(ASSIGNED TASK): Please copy out the lines of the rows below word for word, starting at the line that contains "The following npm" and ending at the line that contains "how to make", with both of those lines included.

·····

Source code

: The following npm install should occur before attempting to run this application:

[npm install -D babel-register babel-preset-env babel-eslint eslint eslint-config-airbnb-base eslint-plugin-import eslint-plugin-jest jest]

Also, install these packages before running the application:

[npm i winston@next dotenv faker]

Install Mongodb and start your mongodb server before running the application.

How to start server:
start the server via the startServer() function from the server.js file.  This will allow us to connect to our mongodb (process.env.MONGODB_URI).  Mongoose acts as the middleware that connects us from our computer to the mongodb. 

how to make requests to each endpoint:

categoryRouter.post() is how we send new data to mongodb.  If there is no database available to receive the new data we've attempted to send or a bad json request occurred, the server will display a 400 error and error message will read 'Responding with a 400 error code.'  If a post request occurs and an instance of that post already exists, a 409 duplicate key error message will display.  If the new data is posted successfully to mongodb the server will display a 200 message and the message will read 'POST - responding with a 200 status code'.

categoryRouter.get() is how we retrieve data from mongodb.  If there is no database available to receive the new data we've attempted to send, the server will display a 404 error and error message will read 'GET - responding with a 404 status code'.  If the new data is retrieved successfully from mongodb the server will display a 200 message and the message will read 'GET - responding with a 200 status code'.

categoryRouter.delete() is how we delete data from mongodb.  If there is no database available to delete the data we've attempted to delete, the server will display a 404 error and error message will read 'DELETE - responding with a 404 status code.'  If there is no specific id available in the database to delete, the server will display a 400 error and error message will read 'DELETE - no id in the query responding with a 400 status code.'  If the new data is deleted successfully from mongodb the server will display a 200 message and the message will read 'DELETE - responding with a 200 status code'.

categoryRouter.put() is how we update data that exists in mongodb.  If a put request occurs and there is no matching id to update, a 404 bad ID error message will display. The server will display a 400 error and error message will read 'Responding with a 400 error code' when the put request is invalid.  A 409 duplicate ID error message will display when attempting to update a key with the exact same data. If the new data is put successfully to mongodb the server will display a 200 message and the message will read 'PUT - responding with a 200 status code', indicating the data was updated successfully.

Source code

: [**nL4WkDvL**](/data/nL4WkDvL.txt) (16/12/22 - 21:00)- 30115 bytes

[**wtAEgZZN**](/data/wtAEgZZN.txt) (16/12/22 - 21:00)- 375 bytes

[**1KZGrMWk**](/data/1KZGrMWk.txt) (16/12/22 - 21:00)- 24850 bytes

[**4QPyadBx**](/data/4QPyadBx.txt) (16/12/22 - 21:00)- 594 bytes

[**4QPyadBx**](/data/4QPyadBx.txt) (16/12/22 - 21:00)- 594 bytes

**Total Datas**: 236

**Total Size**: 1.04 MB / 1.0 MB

·····

(REPLY TO THE TASK):
: The following npm install should occur before attempting to run this application:

[npm install -D babel-register babel-preset-env babel-eslint eslint eslint-config-airbnb-base eslint-plugin-import eslint-plugin-jest jest]

Also, install these packages before running the application:

[npm i winston@next dotenv faker]

Install Mongodb and start your mongodb server before running the application.

How to start server:
start the server via the startServer() function from the server.js file.  This will allow us to connect to our mongodb (process.env.MONGODB_URI).  Mongoose acts as the middleware that connects us from our computer to the mongodb. 

how to make requests to each endpoint:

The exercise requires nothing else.